All contributions, bug reports, bug fixes, documentation improvements, enhancements and ideas are welcome. We [track issues](https://github.com/freqtrade/freqtrade/issues) on [GitHub](https://github.com) and also have a dev channel in [slack](https://join.slack.com/t/highfrequencybot/shared_invite/enQtNjU5ODcwNjI1MDU3LTU1MTgxMjkzNmYxNWE1MDEzYzQ3YmU4N2MwZjUyNjJjODRkMDVkNjg4YTAyZGYzYzlhOTZiMTE4ZjQ4YzM0OGE) where you can ask questions.
## Documentation
Documentation is available at [https://freqtrade.io](https://www.freqtrade.io/) and needs to be provided with every new feature PR.
Special fields for the documentation (like Note boxes, ...) can be found [here](https://squidfunk.github.io/mkdocs-material/extensions/admonition/).
## Developer setup
To configure a development environment, best use the `setup.sh` script and answer "y" when asked "Do you want to install dependencies for dev [y/N]? ".
Alternatively (if your system is not supported by the setup.sh script), follow the manual installation process and run `pip3 install -e .[all]`.
This will install all required tools for development, including `pytest`, `flake8`, `mypy`, and `coveralls`.
### Tests
New code should be covered by basic unittests.

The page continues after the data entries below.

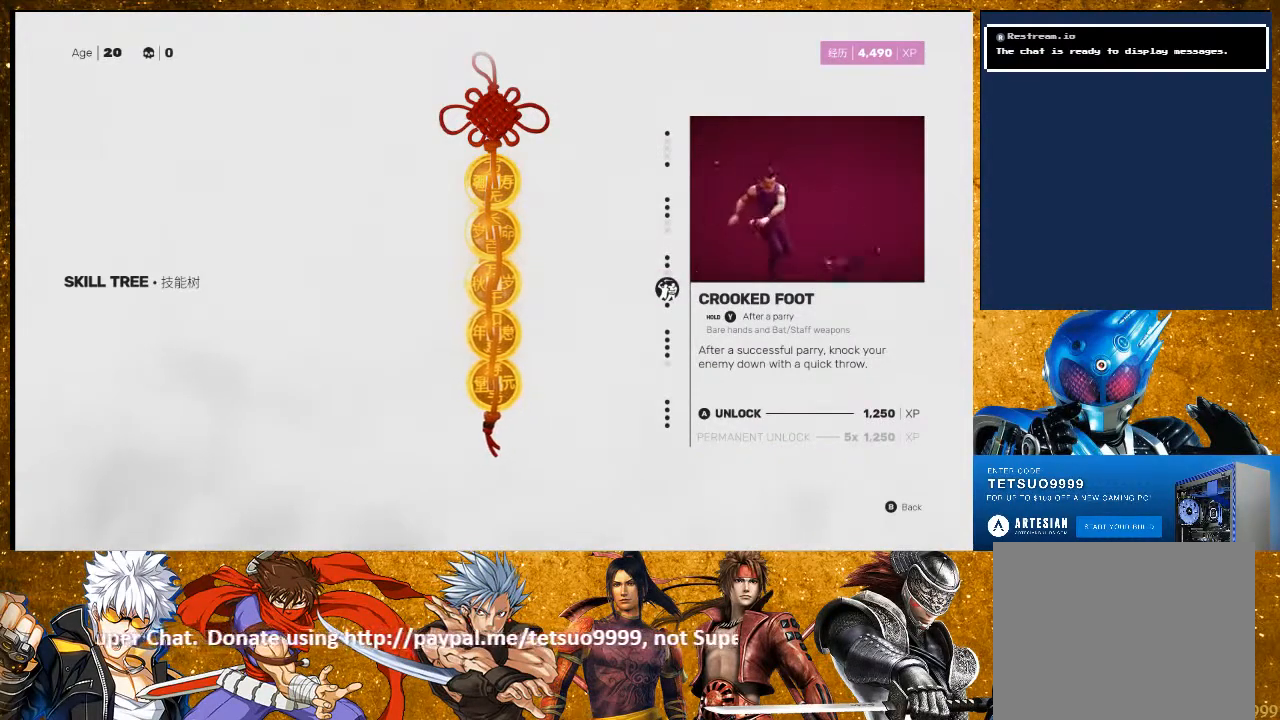
{"buttons": [], "left_stick": "center", "right_stick": "center", "events": []}
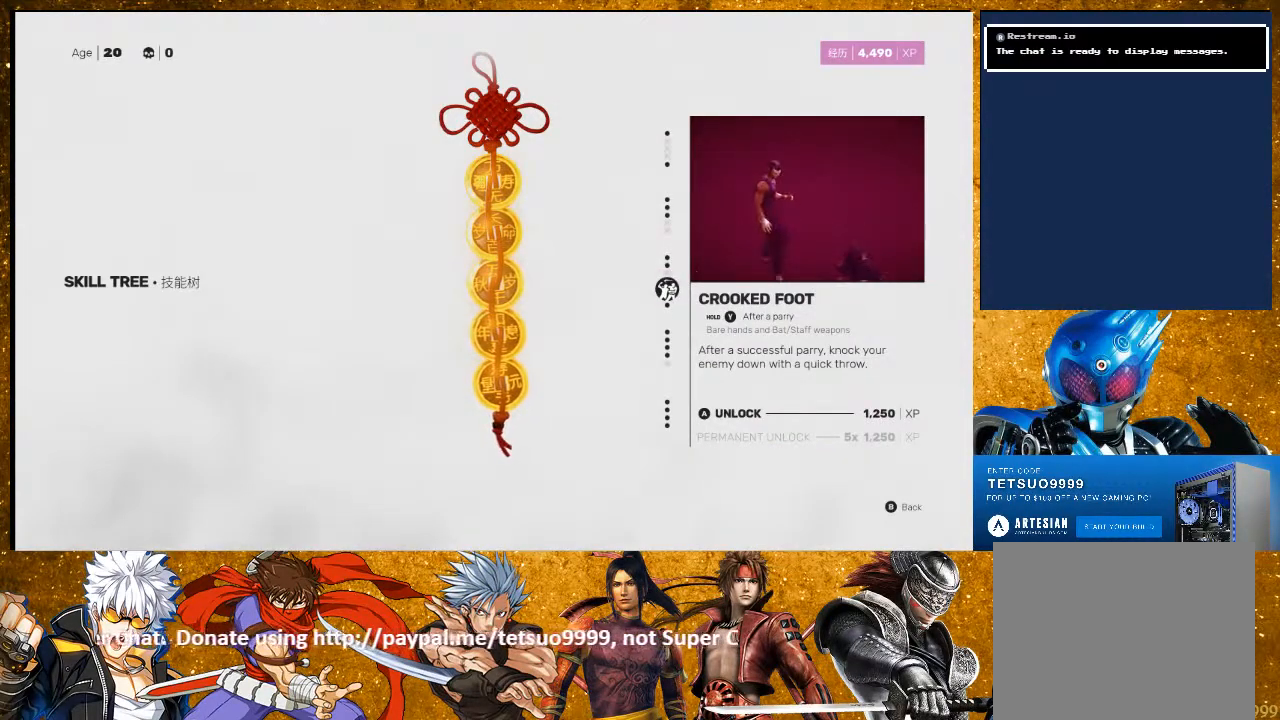
{"buttons": [], "left_stick": "center", "right_stick": "center", "events": [[50, "DPAD_DOWN", "down"], [200, "DPAD_DOWN", "up"]]}
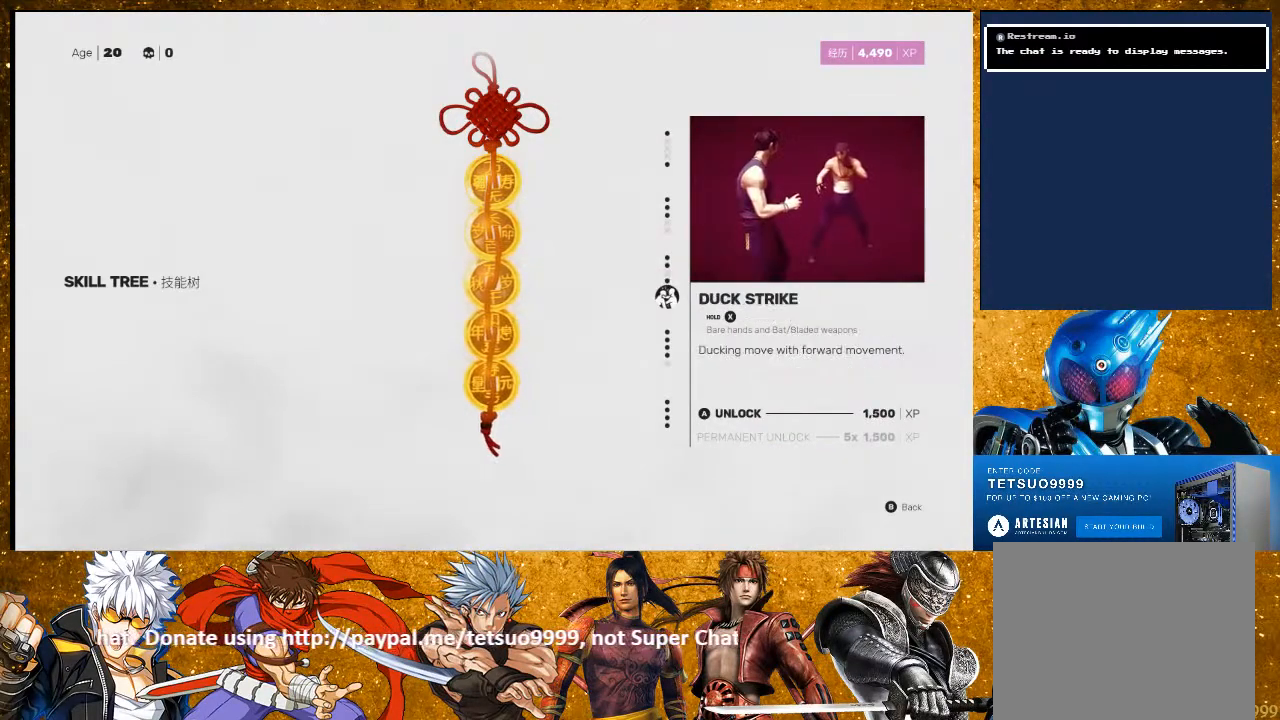
{"buttons": [], "left_stick": "center", "right_stick": "center", "events": []}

Depending on the complexity of the feature, Reviewers may request more in-depth unittests.
If necessary, the Freqtrade team can assist and give guidance with writing good tests (however please don't expect anyone to write the tests for you).

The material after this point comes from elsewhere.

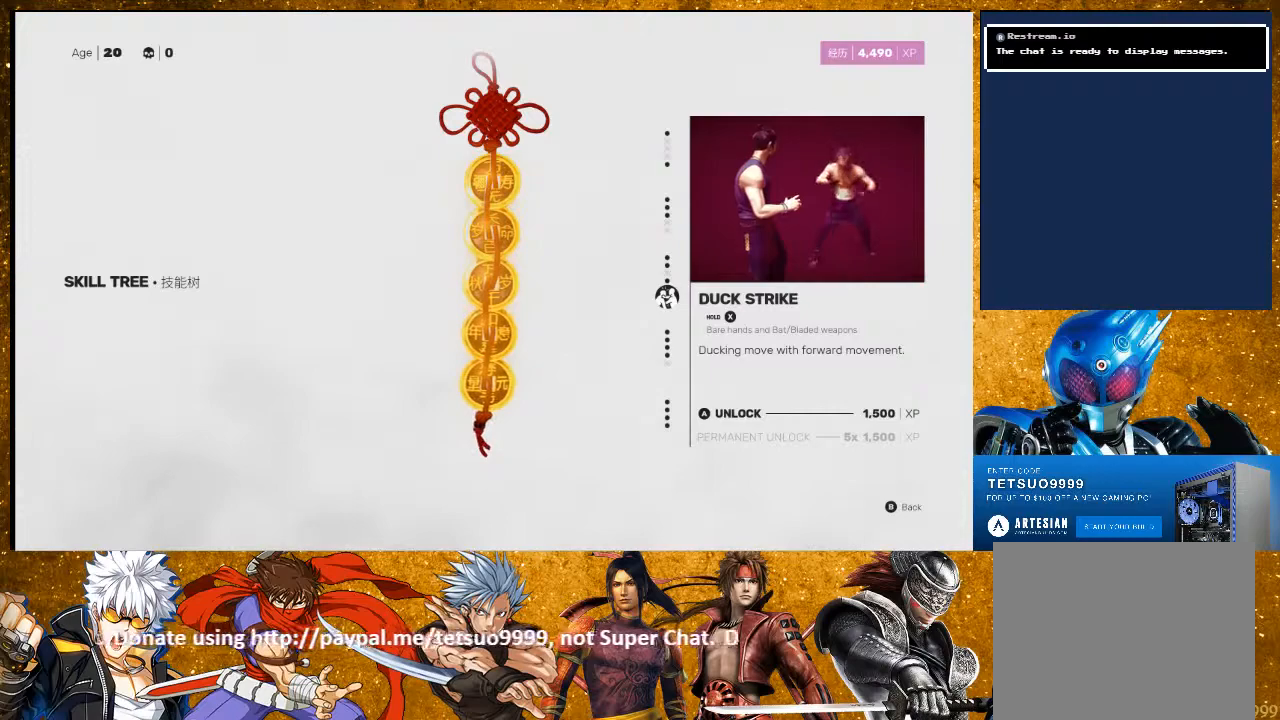
{"buttons": [], "left_stick": "center", "right_stick": "center", "events": [[50, "DPAD_DOWN", "down"], [200, "DPAD_DOWN", "up"]]}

#### Checking log content in tests
Freqtrade uses 2 main methods to check log content in tests, `log_has()` and `log_has_re()` (to check using regex, in case of dynamic log-messages).
These are available from `conftest.py` and can be imported in any test module.
A sample check looks as follows:
``` python
from tests.conftest import log_has, log_has_re
def test_method_to_test(caplog):
method_to_test()
assert log_has("This event happened", caplog)
# Check regex with trailing number ...
assert log_has_re(r"This dynamic event happened and produced \d+", caplog)
```
### Local docker usage
The fastest and easiest way to start up is to use docker-compose.develop which gives developers the ability to start the bot up with all the required dependencies, *without* needing to install any freqtrade specific dependencies on your local machine.
#### Install
* [git](https://git-scm.com/book/en/v2/Getting-Started-Installing-Git)
* [docker](https://docs.docker.com/install/)
* [docker-compose](https://docs.docker.com/compose/install/)
#### Starting the bot
##### Use the develop dockerfile
``` bash
rm docker-compose.yml && mv docker-compose.develop.yml docker-compose.yml
```
#### Docker Compose
##### Starting
``` bash
docker-compose up
```
![Docker compose up](https://user-images.githubusercontent.com/419355/65456322-47f63a80-de06-11e9-90c6-3c74d1bad0b8.png)
##### Rebuilding
``` bash
docker-compose build
```
##### Execing (effectively SSH into the container)
The `exec` command requires that the container already be running, if you want to start it
that can be effected by `docker-compose up` or `docker-compose run freqtrade_develop`
``` bash
docker-compose exec freqtrade_develop /bin/bash
```
![image](https://user-images.githubusercontent.com/419355/65456522-ba671a80-de06-11e9-9598-df9ca0d8dcac.png)
## Modules
### Dynamic Pairlist
You have a great idea for a new pair selection algorithm you would like to try out? Great.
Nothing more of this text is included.